Example 2. Patient T., 70 years old. In October 2002, in KB No. 17 in Kiev, cancer of the middle lobe of the right lung with metastases to the left lung was diagnosed, stage IV, clinical group IV. The general condition of the patient was assessed as moderate, KTDS = 0.75 (decrease in I B degree, i.e. moderate decline). Then, in October-December 2002, the patient received chemoimmunotherapy individually (based on in vitro blood drug screening) of chemo-immunotherapy at a rate of (1st, 2nd, 3rd year) monthly, the condition was stable, relatively satisfactory, partial was observed tumor regression in the lungs. KTDS indicators were also at the same level: 0.87 (decrease in I A degree, i.e. a slight decrease) - in November, 0.85 (decrease in I A degree) - in December 2002. In January-March 2003. the patient continued to receive individualized chemoimmunotherapy (4th, 5th, 6th courses), under the influence of which the tumor disease stabilized, the general condition of the patient was relatively satisfactory. KTDS indicators for this time were also at a stable level: 0.87 (decrease in I A degree, January 2003), 0.81 (decrease in I A degree, February 2003), 0.86 (decrease in I A degree, March 2003). In April 2003, the patient exacerbated coronary heart disease with extrasystolic arrhythmia.

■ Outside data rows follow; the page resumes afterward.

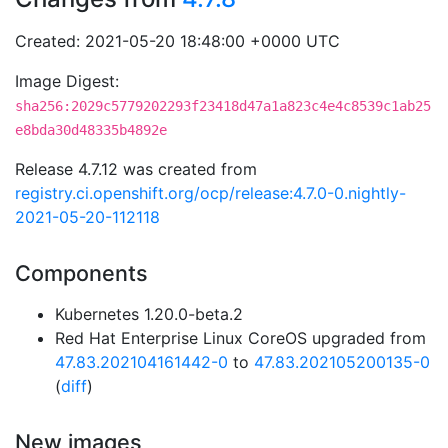
Created: 2021-05-20 18:48:00 +0000 UTC
Image Digest:
sha256:2029c5779202293f23418d47a1a823c4e4c8539c1ab25
e8bda30d48335b4892e
Release 4.7.12 was created from
registry.ci.openshift.org/ocp/release:4.7.0-0.nightly-
2021-05-20-112118
Components
Kubernetes 1.20.0-beta.2
Red Hat Enterprise Linux CoreOS upgraded from
47.83.202104161442-0
to
47.83.202105200135-0
(
diff
)
New images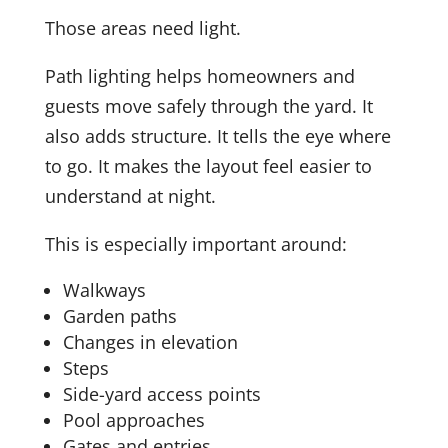
Those areas need light.
Path lighting helps homeowners and
guests move safely through the yard. It
also adds structure. It tells the eye where
to go. It makes the layout feel easier to
understand at night.
This is especially important around:
Walkways
Garden paths
Changes in elevation
Steps
Side-yard access points
Pool approaches
Gates and entries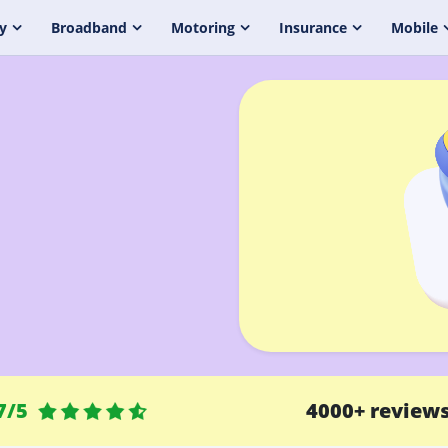
y
Broadband
Motoring
Insurance
Mobile
7/5
4000+ review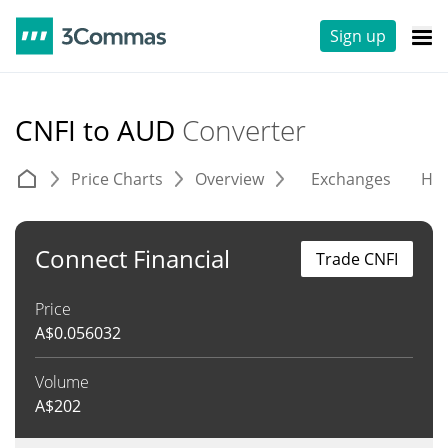
Sign up
CNFI to AUD
Converter
Price Charts
Overview
Exchanges
His
Connect Financial
Trade CNFI
Price
A$
0.056032
Volume
A$
202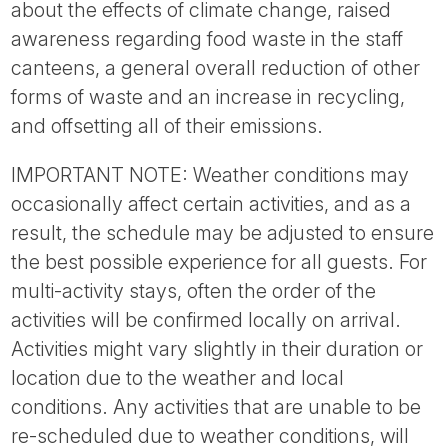
about the effects of climate change, raised
awareness regarding food waste in the staff
canteens, a general overall reduction of other
forms of waste and an increase in recycling,
and offsetting all of their emissions.
IMPORTANT NOTE: Weather conditions may
occasionally affect certain activities, and as a
result, the schedule may be adjusted to ensure
the best possible experience for all guests. For
multi-activity stays, often the order of the
activities will be confirmed locally on arrival.
Activities might vary slightly in their duration or
location due to the weather and local
conditions. Any activities that are unable to be
re-scheduled due to weather conditions, will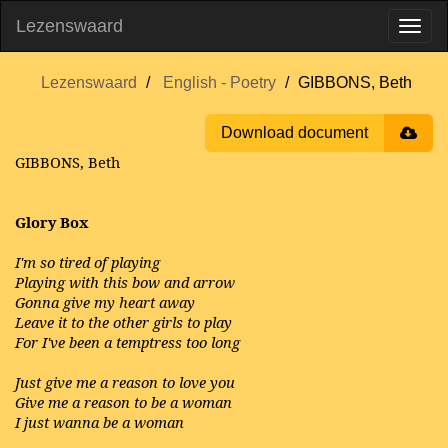
Lezenswaard
Lezenswaard
English - Poetry
GIBBONS, Beth
Download document
GIBBONS, Beth
Glory Box
I'm so tired of playing
Playing with this bow and arrow
Gonna give my heart away
Leave it to the other girls to play
For I've been a temptress too long
Just give me a reason to love you
Give me a reason to be a woman
I just wanna be a woman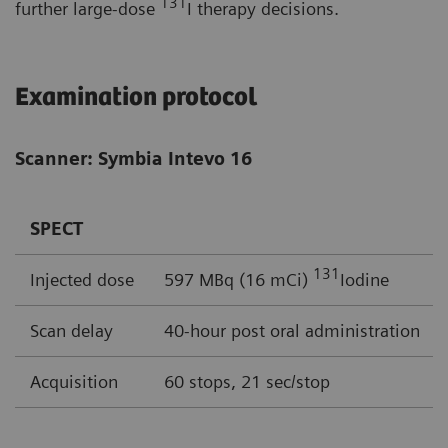
131
further large-dose
I therapy decisions.
Examination protocol
Scanner: Symbia Intevo 16
SPECT
131
Injected dose
597 MBq (16 mCi)
Iodine
Scan delay
40-hour post oral administration
Acquisition
60 stops, 21 sec/stop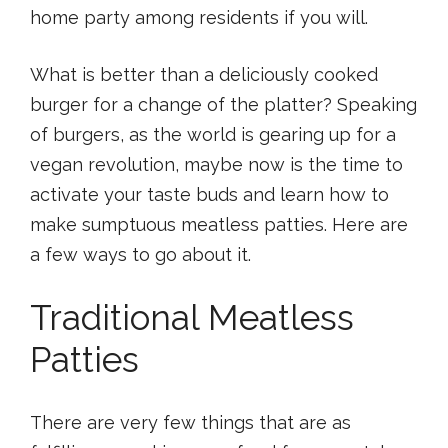
home party among residents if you will.
What is better than a deliciously cooked
burger for a change of the platter? Speaking
of burgers, as the world is gearing up for a
vegan revolution, maybe now is the time to
activate your taste buds and learn how to
make sumptuous meatless patties. Here are
a few ways to go about it.
Traditional Meatless
Patties
There are very few things that are as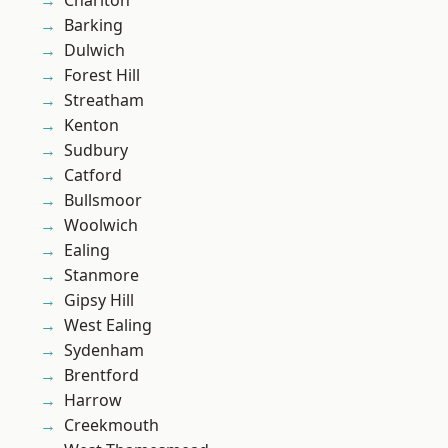
Charlton
Barking
Dulwich
Forest Hill
Streatham
Kenton
Sudbury
Catford
Bullsmoor
Woolwich
Ealing
Stanmore
Gipsy Hill
West Ealing
Sydenham
Brentford
Harrow
Creekmouth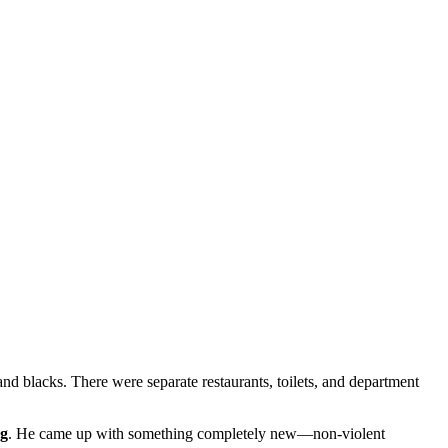
 and blacks. There were separate restaurants, toilets, and department
ng
. He came up with something completely new—non-violent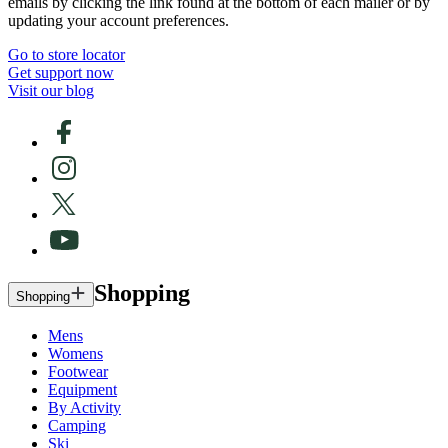
emails by clicking the link found at the bottom of each mailer or by
updating your account preferences.
Go to store locator
Get support now
Visit our blog
Shopping
Shopping
Mens
Womens
Footwear
Equipment
By Activity
Camping
Ski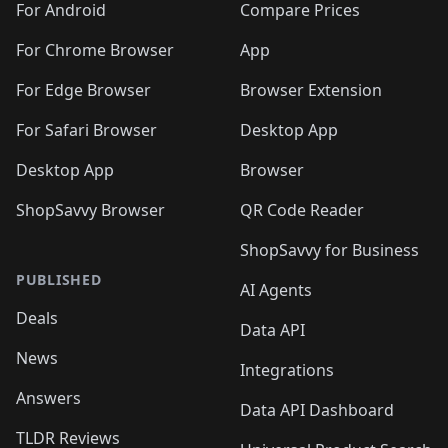
For Android
Compare Prices
For Chrome Browser
App
For Edge Browser
Browser Extension
For Safari Browser
Desktop App
Desktop App
Browser
ShopSavvy Browser
QR Code Reader
ShopSavvy for Business
PUBLISHED
AI Agents
Deals
Data API
News
Integrations
Answers
Data API Dashboard
TLDR Reviews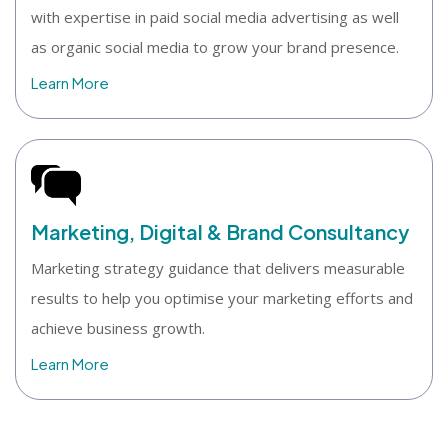
with expertise in paid social media advertising as well
as organic social media to grow your brand presence.
Learn More
Marketing, Digital & Brand Consultancy
Marketing strategy guidance that delivers measurable
results to help you optimise your marketing efforts and
achieve business growth.
Learn More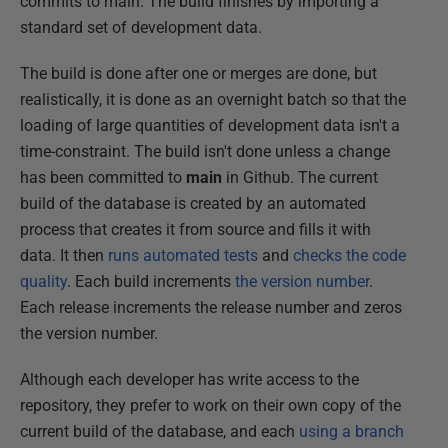
commits to main. The build finishes by importing a
standard set of development data.
The build is done after one or merges are done, but
realistically, it is done as an overnight batch so that the
loading of large quantities of development data isn't a
time-constraint. The build isn't done unless a change
has been committed to
main
in Github. The current
build of the database is created by an automated
process that creates it from source and fills it with
data. It then
runs automated tests
and
checks the code
quality
. Each build increments
the version number
.
Each release increments the release number and zeros
the version number.
Although each developer has write access to the
repository, they prefer to work on their own copy of the
current build of the database, and each
using a branch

The general condition of the patient suffered slightly, remained relatively satisfactory, KTDS = 0.78 (decrease in I B degree, moderate decline, April 2003). The patient received cardiological treatment with positive clinical and ECG dynamics. Currently, the patient is in a satisfactory condition at home, the tumor disease has stabilized, and the quality of life is good.

Claims (1)

A method for determining the level of nonspecific resistance of an organism (UNRO), including determining the content of thiol (-SH) and disulfide (-SS-) groups in the test blood substrate and their thiol disulfide ratio (TDS), characterized in that whole blood is used simultaneously as the test substrate and cellular blood concentrate, determine TDS in whole blood and TDS in a cellular blood concentrate repeatedly for at least 24 hours of cultivation with an interval of 30-180 minutes, then graphs of the dependences of TDS on time to ltivatsii and UNRO determined by the ratio of the area under the graph of "TDS - time cultivation" in whole blood to the area under the graph of "TDS - time cultivation" in the cell concentrate blood.